== Passage provided ==
Constructor Argument Promotion
- Version: 0.1
- Date: 2013-08-07
- Author: Sean Cannella, seanc@fb.com
- Status: Draft
- First Published at: http://wiki.php.net/rfc/constructor-promotion
Introduction
Shorthand syntax for declaring and assigning constructor arguments as properties in the function signature. A similar feature can be found in other programming languages such as Scala and TypeScript.
Proposal
A common pattern used in classes with constructors is to declare class properties, accept some (or all) of those properties as arguments to a constructor, and assign them within the body of the constructor as so:
<?php class MyClass { /** * foo is used for blah */ public $foo; /** * bar is used for blah */ protected $bar; /** * baz is used for blah */ private $baz; /** * Make a new MyClass * @param string $foo - Something * @param int $bar - Something else * @param string $baz - Other things (optional) */ public function __construct($foo, $bar, $baz = 'some default') { $this->foo = $foo; $this->bar = $bar; $this->baz = $baz; } }
This is verbose boilerplate and can lead to coderot between the constructor's explanation of the parameters and the property declaration's doc comments. This proposal seeks to simplify writing of such classes through implicit constructor argument promotion. The above class could be rewritten as:
<?php class Car { /** * Make a new Car * @prop string $make - Make of the car * @prop int $doors - Number of doors the car has * @prop string $model - Model of the car (optional) */ public function __construct(public $make, protected $doors, private $model = 'unknown') { } }
Where the repurposing of the visibility keywords tells the compiler to create properties on the class and assign them values from the arguments to the constructor. This would be implemented entirely in the parser to produce equivalent zend_class_entry/zend_property_info structures and assignment bytecodes at the start of the constructor.
Considerations/Notes
1) No class level analysis when promoting arguments. Specifically, if a field with the name of one of the “to be promoted” parameters is present we would give the expected “Cannot redeclare ...” error. So the following code would lead to an error:
<?php class A { private $f; function __construct(private $f) {} }
2) Don't perform analysis over class hierarchies. So the following code would lead to two fields being declared, one in class A and one in class B:
<?php class A { function __construct(private $f) {} } class B extends A { function __construct(private $f) { parent::__construct($f); } }
3) Parameter promotion over an abstract constructor or in an interface is not allowed. The following code would result in an error:
<?php class A { abstract function __construct(private $f); }
The reason is that promoted parameters need to add statements to the body of the constructor, which for an abstract method or interface is not present.

== Dataset extract ==

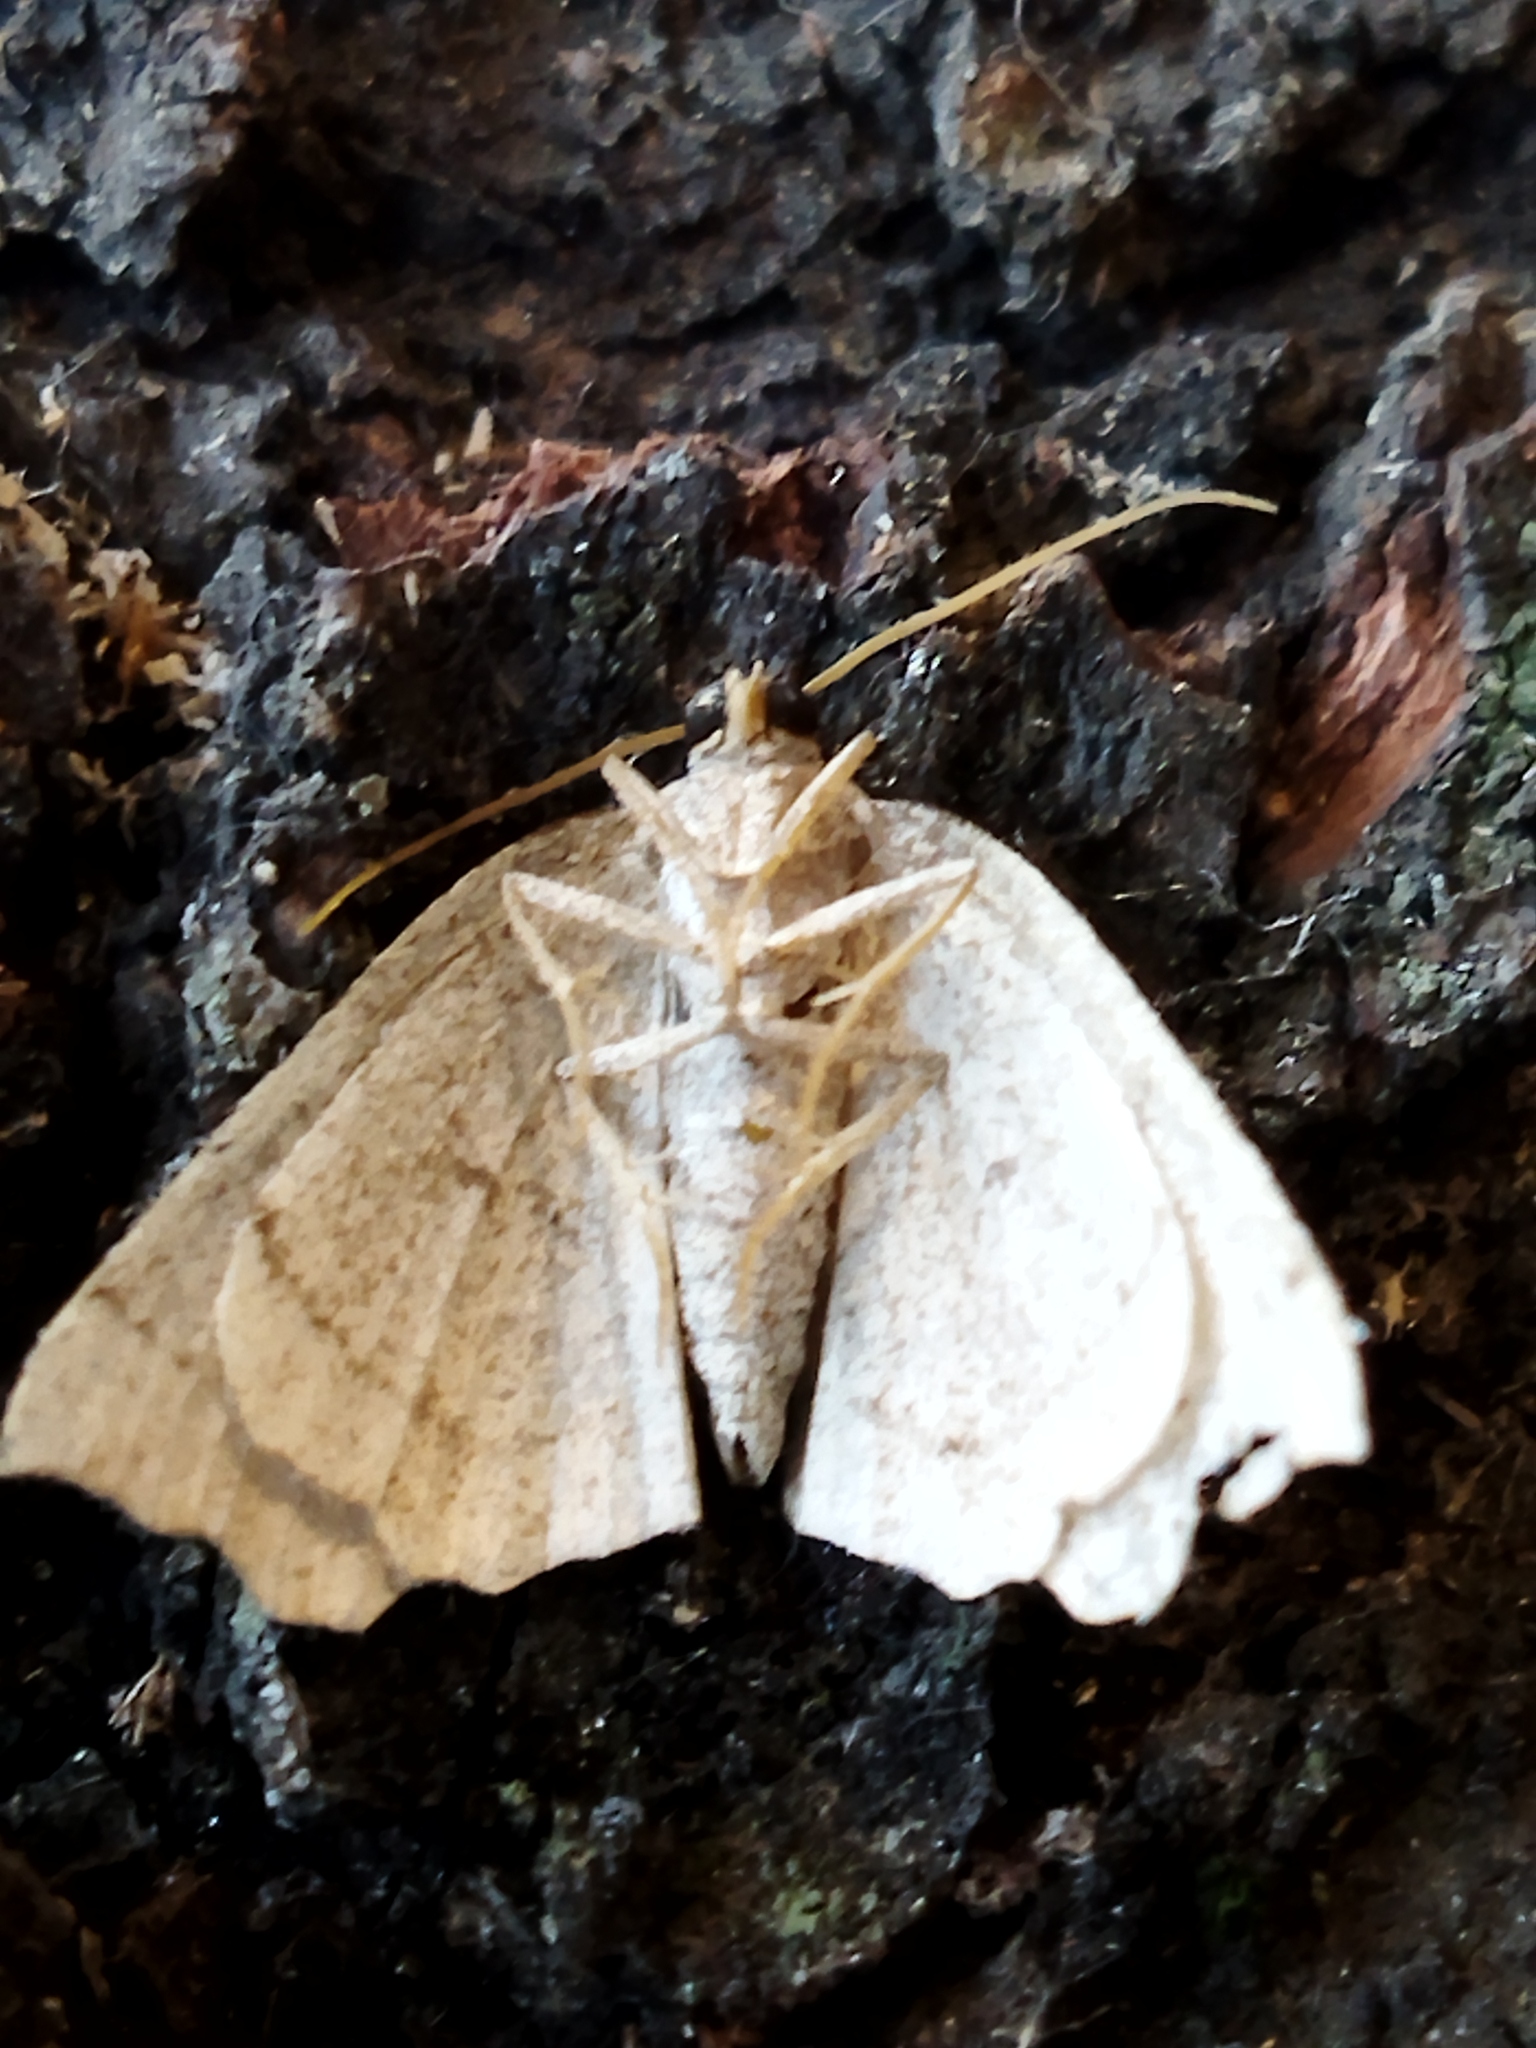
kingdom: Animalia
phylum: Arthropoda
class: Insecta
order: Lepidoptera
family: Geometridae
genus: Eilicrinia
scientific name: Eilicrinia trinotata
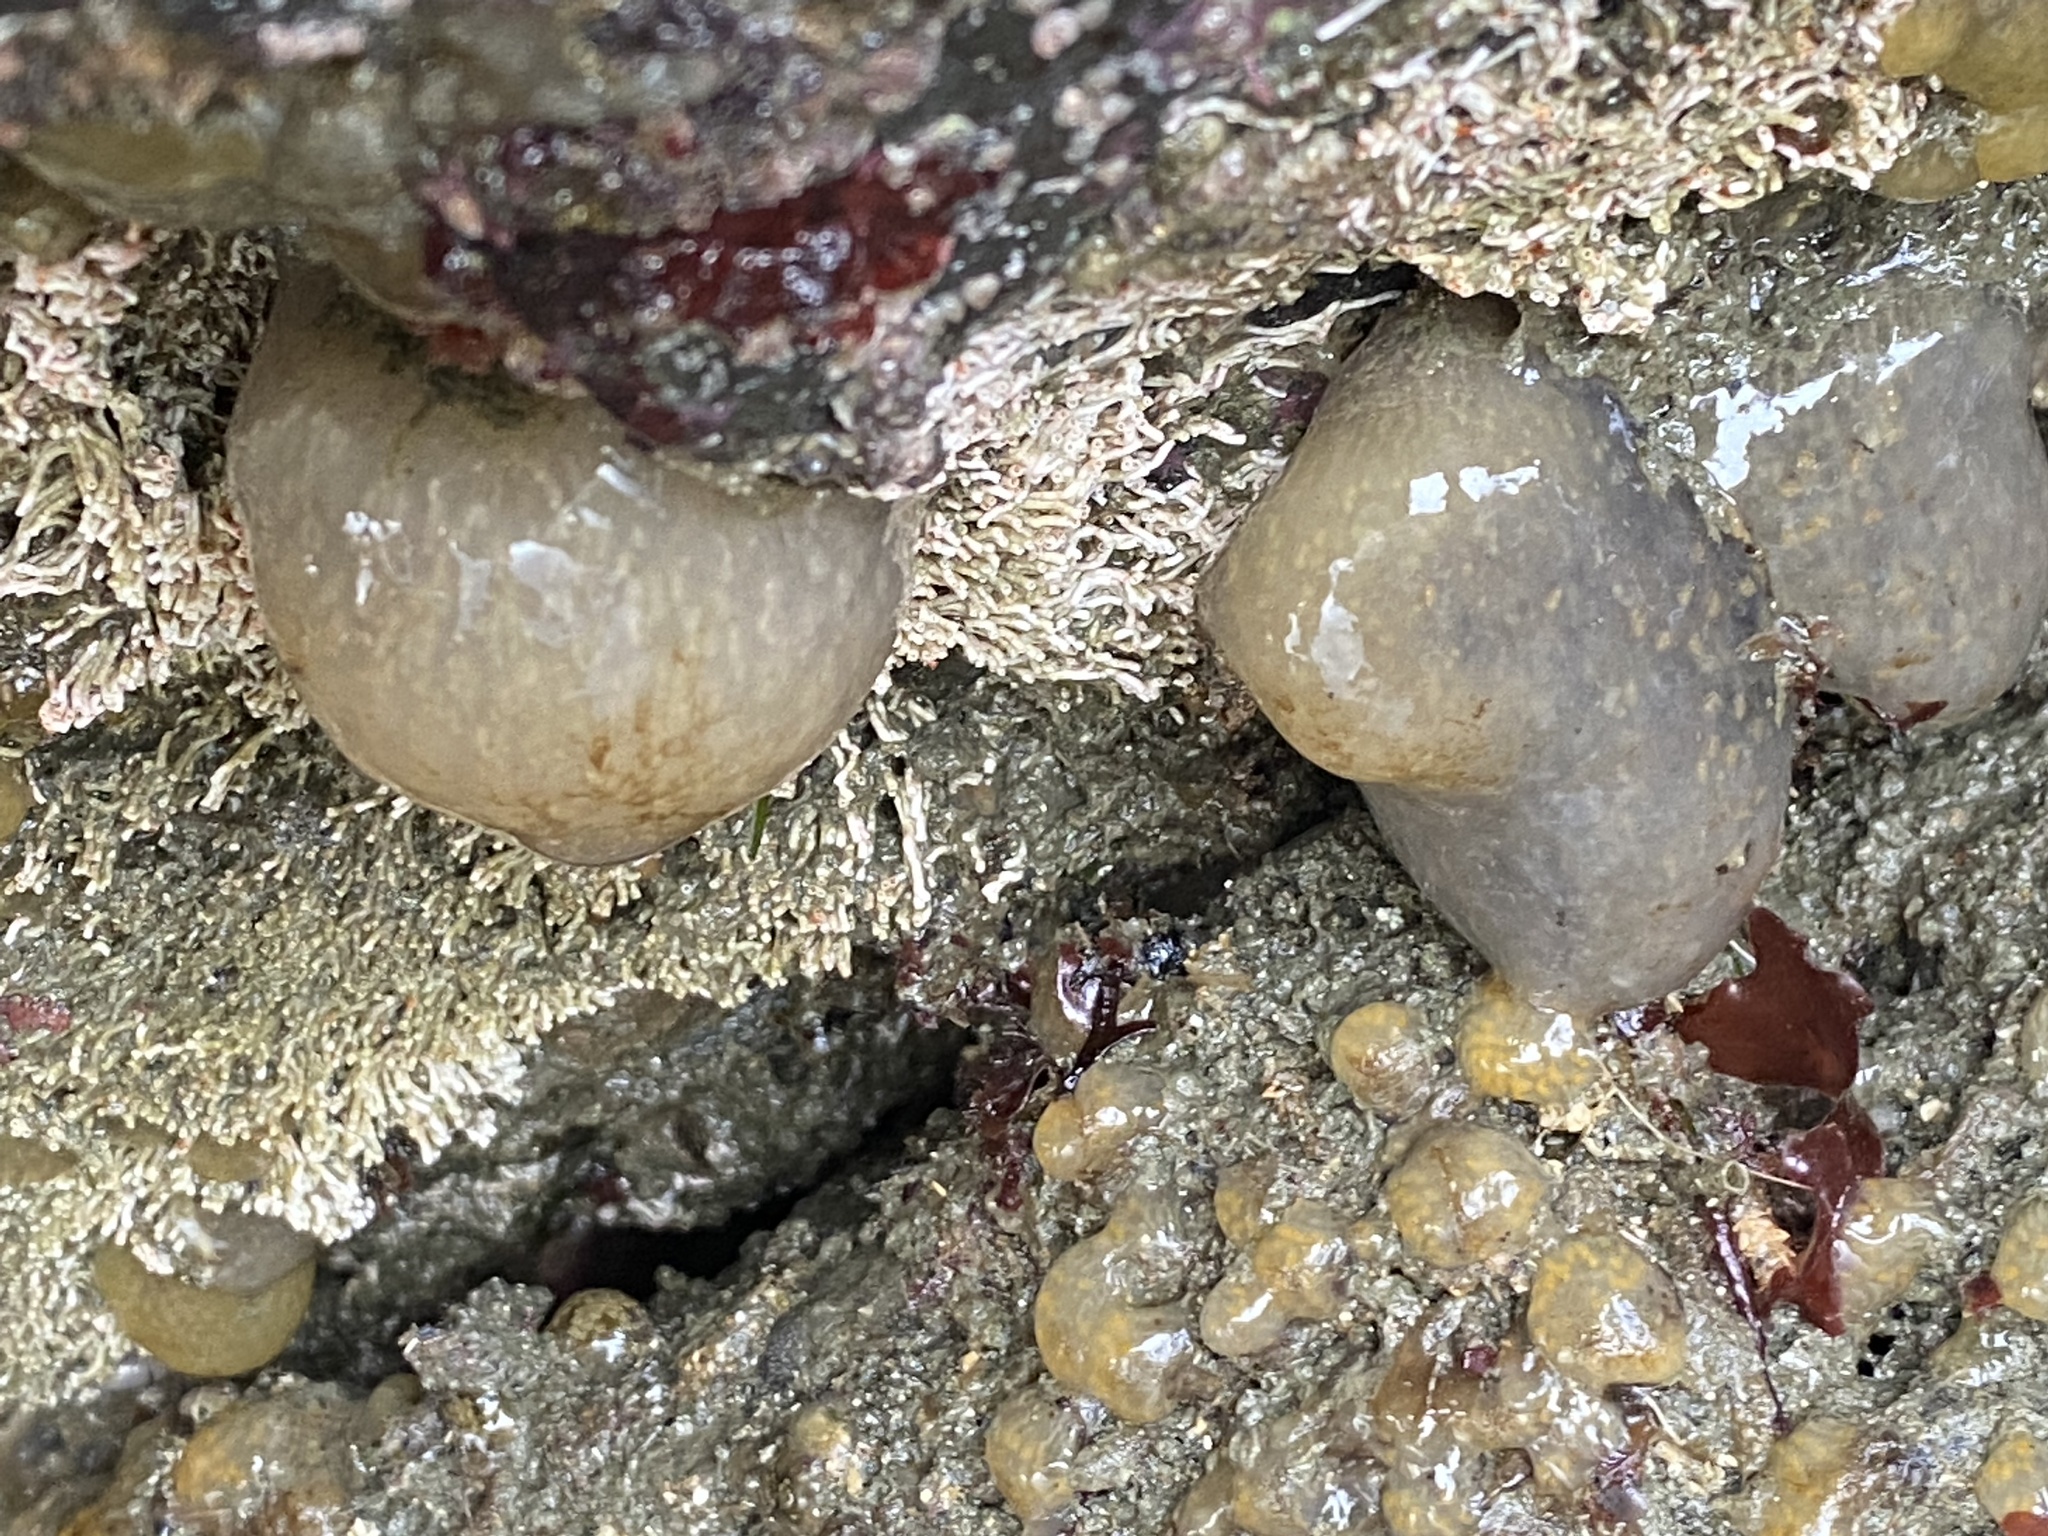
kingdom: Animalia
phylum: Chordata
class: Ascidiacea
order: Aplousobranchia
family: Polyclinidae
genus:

== Tasks ==
**1)** Decide whether each statement agrees with the constructor promotion proposal. Answer yes or no for each, and quote the words that decide it. (a) Scala and TypeScript are named as languages with a similar feature. (b) Promoting parameters in an abstract constructor is permitted. (c) The feature would be implemented entirely in the parser.
**2)** List every field label in the header block at the top of the constructor promotion proposal, each with its value.
**3)** In the Car class of the constructor promotion proposal, what default value is given to $model?
Work only from the constructor promotion proposal.

== Outputs in order ==
**1)**
(a) Yes: "A similar feature can be found in other programming languages such as Scala and TypeScript."
(b) No: "Parameter promotion over an abstract constructor or in an interface is not allowed."
(c) Yes: "This would be implemented entirely in the parser"

**2)**
- Version: 0.1
- Date: 2013-08-07
- Author: Sean Cannella, seanc@fb.com
- Status: Draft
- First Published at: http://wiki.php.net/rfc/constructor-promotion

**3)** 'unknown'